Extract to read
******************************

By: Joan Reinthaler
I remember the first day I volunteered with Habitat. It was in February and cold. With a small group of other volunteers I listened to a confident young woman talk to us about safety (don’t drop tools off ladders – watch where you’re going – ask if you’re not sure) and a little about Habitat itself. Armed with a hammer, tape, knife, pencil and a little bib-of-a-“tool belt”, I set off to follow my AmeriCorps crew leader, Joe, to the house where we were going to work.
Our job for the day was to install kitchen cabinets and a counter-top in one of the many houses being built at the “Northeast” site. I had recently retired from a long career as a high school teacher and to me, Joe looked about the same age as the kids I had been teaching. But he seemed to know exactly what he was doing. Not only that, he seemed willing to let me do some of it, explaining as we went along and patiently waiting as I fussed around trying to get a driver bit to engage with a screw head. I couldn’t believe that he was actually going to let me drive screws through a cabinet frame into the wall.

******************************

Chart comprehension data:

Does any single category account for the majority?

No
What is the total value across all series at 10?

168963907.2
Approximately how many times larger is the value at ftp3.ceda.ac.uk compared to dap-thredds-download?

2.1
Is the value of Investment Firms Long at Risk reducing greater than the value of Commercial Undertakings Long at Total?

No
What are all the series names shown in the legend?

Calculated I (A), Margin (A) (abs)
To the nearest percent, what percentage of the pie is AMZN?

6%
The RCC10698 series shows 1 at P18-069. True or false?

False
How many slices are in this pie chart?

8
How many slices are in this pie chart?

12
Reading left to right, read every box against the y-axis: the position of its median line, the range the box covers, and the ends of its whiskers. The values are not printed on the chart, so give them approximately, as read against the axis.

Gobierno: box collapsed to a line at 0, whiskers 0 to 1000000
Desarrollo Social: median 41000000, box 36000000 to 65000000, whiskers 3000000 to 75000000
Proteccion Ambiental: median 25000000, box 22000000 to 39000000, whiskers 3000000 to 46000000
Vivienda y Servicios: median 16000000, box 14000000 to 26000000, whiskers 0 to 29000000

******************************

Assignment A
For each statement about the Habitat account, say yes or no depending on whether it agrees with the account, and quote the words that decide it: (i) the first day of volunteering was in February and cold; (ii) the AmeriCorps crew leader was named Joe; (iii) the job for the day was painting the walls of a house.
Assignment B
Quote the part of the Habitat account that opens with the words containing "By: Joan Reinthaler" and closes with "going to work.".
Assignment C
In the Habitat account, what career had the writer recently retired from?
The listing above is material separate from the Habitat account.

Your response A
(i) Yes: "It was in February and cold."
(ii) Yes: "my AmeriCorps crew leader, Joe"
(iii) No: "Our job for the day was to install kitchen cabinets and a counter-top"

Your response B
By: Joan Reinthaler
I remember the first day I volunteered with Habitat. It was in February and cold. With a small group of other volunteers I listened to a confident young woman talk to us about safety (don’t drop tools off ladders – watch where you’re going – ask if you’re not sure) and a little about Habitat itself. Armed with a hammer, tape, knife, pencil and a little bib-of-a-“tool belt”, I set off to follow my AmeriCorps crew leader, Joe, to the house where we were going to work.

Your response C
A long career as a high school teacher.